Dr Tedros said the spread of Omicron was a “test of our collective ability to respond to future pandemics” and highlighted key flaws in the world’s current approach.

“The emergence of the highly-mutated Omicron variant underlines just how perilous and precarious our situation is. South Africa and Botswana should be thanked for detecting, sequencing and reporting this variant, not penalised,” he said.

“Indeed, Omicron demonstrates just why the world needs a new accord on pandemics: our current system disincentivizes countries from alerting others to threats that will inevitably land on their shores.”

He also criticised the inequitable distribution of vaccines, saying access for all was necessary to limit the spread of the virus and its mutations. More than 80 per cent of the world’s vaccines have gone to G20 countries, while low-income countries — most of which are in Africa — have received just 0.6 per cent of all vaccines.

“In less than a year, almost eight billion vaccines have been administered around the world — the largest vaccination campaign in history. But a year ago, as we began to see some countries striking bilateral deals with manufacturers, we warned that the poorest and most vulnerable would be trampled in the global stampede for vaccines,” he said. “But vaccine equity is not charity; it’s in every country’s best interests.”

Dr Tedros’ words were echoed by Jagan Chapagain, Secretary General of the International Federation of the Red Cross (IFRC), speaking ahead of the meeting. “Public health emergencies are our past, our present, and we will face them again,” he said in a statement.

“The Covid-19 pandemic is not over, yet two years on we are still overly reactive and uncoordinated. Variants, like Omicron, will continue to emerge while the virus continues to circulate.
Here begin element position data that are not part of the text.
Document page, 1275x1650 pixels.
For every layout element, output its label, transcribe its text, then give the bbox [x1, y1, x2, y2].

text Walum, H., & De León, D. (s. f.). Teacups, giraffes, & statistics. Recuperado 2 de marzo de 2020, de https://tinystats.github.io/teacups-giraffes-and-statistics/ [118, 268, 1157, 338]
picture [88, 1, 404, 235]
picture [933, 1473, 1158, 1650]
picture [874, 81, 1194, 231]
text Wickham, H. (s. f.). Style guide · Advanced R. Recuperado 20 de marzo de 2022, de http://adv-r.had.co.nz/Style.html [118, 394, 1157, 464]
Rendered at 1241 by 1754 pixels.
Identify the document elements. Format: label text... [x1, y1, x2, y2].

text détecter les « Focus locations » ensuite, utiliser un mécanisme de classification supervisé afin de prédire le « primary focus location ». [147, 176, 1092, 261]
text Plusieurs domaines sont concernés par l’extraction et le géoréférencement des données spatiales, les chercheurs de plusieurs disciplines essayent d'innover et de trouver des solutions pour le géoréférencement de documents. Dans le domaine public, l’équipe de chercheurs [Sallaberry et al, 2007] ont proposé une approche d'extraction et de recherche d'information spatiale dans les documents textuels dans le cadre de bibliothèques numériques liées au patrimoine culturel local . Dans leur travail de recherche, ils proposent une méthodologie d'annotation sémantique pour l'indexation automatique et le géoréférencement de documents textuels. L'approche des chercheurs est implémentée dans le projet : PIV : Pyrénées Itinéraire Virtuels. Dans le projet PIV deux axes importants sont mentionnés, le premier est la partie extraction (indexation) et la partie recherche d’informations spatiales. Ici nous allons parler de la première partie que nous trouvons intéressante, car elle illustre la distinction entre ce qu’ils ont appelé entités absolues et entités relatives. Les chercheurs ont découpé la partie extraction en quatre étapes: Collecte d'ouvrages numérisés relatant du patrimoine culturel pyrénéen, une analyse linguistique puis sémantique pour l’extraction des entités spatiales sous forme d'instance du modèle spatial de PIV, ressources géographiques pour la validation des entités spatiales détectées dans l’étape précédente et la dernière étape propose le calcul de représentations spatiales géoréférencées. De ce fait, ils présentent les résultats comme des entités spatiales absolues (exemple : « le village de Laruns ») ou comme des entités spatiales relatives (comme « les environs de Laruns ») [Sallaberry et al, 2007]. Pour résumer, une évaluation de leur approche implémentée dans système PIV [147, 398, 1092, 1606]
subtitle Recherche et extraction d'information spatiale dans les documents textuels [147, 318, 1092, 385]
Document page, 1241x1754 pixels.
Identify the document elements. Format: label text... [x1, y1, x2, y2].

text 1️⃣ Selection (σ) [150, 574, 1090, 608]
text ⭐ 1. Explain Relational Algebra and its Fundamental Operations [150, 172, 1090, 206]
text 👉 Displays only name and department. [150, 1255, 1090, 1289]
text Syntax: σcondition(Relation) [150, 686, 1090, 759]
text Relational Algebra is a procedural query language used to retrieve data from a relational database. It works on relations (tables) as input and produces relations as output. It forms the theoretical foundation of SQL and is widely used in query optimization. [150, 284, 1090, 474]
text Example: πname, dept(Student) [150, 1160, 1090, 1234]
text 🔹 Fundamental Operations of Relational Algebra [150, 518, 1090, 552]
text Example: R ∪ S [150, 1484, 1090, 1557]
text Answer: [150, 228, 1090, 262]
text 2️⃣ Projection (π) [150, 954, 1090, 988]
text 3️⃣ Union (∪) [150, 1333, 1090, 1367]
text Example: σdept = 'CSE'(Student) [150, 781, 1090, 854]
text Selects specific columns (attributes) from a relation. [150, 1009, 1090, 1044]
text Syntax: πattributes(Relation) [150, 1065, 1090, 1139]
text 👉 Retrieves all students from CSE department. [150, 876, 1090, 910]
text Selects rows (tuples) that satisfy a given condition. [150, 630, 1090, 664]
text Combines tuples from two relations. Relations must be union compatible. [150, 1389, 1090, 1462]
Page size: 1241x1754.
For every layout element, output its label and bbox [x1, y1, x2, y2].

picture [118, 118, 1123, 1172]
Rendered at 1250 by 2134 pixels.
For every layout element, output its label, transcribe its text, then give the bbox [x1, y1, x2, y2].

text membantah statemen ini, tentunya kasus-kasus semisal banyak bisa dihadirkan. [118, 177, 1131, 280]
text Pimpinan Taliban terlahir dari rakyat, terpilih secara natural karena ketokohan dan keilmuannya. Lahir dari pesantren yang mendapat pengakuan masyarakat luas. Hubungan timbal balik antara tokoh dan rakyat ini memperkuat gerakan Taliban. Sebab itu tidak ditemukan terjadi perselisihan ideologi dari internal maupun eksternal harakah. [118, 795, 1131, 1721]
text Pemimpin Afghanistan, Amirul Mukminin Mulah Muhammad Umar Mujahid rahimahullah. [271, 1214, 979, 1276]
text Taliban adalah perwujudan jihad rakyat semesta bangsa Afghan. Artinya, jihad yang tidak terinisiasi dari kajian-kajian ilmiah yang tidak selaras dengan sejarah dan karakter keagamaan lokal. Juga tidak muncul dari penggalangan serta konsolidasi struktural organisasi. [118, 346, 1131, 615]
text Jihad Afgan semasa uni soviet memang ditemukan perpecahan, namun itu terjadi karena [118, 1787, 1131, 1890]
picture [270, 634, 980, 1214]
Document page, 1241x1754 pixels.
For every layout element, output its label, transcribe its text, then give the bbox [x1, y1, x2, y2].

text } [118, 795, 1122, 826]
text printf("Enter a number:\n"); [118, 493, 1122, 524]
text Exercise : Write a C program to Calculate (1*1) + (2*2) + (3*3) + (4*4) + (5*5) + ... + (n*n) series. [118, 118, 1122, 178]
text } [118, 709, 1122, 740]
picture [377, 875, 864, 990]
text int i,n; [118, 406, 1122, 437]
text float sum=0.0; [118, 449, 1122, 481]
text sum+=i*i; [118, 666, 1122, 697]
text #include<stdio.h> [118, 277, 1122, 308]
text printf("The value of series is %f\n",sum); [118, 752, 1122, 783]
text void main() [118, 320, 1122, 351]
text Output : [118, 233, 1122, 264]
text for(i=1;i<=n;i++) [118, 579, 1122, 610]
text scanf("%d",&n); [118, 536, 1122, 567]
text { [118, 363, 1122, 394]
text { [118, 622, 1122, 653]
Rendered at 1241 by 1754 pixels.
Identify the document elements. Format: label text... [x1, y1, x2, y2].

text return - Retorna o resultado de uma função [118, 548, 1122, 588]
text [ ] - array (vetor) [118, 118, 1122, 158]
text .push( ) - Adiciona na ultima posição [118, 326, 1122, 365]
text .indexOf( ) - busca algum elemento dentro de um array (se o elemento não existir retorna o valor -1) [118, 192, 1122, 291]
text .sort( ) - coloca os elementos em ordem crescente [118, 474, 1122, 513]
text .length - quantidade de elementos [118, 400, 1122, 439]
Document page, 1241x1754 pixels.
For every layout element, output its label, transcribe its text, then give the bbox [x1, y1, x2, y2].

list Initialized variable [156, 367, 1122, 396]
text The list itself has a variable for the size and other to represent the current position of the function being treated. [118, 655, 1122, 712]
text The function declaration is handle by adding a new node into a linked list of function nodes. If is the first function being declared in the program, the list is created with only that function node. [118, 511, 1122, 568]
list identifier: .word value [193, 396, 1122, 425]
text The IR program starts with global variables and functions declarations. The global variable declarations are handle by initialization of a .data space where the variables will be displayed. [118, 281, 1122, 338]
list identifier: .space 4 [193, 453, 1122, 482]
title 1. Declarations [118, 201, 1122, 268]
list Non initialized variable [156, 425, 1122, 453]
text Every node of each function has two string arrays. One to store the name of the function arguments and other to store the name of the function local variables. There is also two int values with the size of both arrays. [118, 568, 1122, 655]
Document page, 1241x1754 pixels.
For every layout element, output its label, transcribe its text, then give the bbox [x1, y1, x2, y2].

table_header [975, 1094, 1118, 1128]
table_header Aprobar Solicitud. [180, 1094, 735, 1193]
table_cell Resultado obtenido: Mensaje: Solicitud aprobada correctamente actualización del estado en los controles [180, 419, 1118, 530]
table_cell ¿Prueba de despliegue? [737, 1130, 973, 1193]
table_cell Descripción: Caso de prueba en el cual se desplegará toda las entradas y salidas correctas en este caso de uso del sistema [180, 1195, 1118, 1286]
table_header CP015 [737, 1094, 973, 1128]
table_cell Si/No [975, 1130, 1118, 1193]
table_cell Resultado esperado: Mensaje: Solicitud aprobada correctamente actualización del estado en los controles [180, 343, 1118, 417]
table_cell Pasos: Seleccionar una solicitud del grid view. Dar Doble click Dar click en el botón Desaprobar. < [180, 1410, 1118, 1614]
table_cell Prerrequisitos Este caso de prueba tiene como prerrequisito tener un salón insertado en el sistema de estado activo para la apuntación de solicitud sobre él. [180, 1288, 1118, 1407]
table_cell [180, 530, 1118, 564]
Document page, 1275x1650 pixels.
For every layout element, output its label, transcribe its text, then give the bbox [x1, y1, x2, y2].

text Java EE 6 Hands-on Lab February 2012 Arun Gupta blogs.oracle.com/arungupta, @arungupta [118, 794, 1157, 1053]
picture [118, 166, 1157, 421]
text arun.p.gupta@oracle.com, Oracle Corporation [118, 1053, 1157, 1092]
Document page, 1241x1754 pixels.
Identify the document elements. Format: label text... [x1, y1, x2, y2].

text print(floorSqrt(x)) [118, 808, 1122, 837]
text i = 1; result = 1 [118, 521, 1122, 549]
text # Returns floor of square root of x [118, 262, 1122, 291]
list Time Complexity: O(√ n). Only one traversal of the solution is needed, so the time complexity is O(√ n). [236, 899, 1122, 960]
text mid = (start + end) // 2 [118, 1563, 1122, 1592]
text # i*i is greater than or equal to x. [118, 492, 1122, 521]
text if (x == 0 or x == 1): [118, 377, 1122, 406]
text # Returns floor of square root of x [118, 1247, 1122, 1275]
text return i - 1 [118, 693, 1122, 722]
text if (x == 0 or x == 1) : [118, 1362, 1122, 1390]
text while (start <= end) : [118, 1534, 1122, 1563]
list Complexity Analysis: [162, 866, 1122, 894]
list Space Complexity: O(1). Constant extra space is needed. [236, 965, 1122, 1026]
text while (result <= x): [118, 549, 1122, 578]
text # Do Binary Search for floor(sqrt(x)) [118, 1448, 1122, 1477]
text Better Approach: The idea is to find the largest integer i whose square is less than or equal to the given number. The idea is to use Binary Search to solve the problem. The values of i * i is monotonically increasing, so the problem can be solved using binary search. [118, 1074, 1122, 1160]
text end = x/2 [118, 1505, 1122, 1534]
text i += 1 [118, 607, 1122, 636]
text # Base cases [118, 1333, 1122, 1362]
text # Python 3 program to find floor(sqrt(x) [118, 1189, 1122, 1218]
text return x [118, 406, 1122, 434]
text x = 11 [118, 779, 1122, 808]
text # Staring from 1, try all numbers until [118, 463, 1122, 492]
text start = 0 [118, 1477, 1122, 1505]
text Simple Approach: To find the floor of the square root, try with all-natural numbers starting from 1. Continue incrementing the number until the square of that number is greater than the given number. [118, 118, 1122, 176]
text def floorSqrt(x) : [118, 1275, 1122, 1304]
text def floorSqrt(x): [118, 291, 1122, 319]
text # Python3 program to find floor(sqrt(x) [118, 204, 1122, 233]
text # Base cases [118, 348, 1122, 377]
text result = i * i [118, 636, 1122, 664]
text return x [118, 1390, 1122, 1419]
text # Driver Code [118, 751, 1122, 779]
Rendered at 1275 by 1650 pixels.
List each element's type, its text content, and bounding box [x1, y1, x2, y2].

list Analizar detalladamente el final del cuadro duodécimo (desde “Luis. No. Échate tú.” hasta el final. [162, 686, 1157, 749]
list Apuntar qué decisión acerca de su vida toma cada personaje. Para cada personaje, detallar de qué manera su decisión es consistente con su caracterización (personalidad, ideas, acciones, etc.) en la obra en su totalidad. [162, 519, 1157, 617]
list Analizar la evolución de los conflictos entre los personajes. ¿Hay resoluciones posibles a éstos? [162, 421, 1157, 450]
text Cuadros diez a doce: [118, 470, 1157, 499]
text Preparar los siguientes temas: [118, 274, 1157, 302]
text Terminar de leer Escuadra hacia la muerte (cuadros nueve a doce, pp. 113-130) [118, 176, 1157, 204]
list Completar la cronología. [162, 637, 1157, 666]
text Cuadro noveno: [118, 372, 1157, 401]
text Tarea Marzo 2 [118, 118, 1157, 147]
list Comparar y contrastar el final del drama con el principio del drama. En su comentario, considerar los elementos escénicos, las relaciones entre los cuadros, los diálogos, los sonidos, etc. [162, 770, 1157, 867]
Vaccine, data and knowledge equity are key to protecting the global population.”

President Xi Jinping of China offered one billion Covid-19 vaccine doses to Africa on Monday in a speech made to a China-Africa summit in Senegal’s capital Dakar. The leader said his country would donate 600 million doses directly, with 400 million coming from other sources.

UN secretary general Antonio Guterres said he was “deeply concerned” over wealthy countries’ travel restrictions brought in on Africa in response to the Omicron variant, and appealed to governments to bring in testing for travellers and other “effective measures” to avoid “the risk of transmission so as to allow for travel and economic engagement. “

“As I have long warned, low vaccine rates are a breeding ground for variants,” he said in a statement. “The people of Africa cannot be blamed for the immorally low level of vaccinations available in Africa — and they should not be penalised for identifying and sharing crucial science and health information with the world.”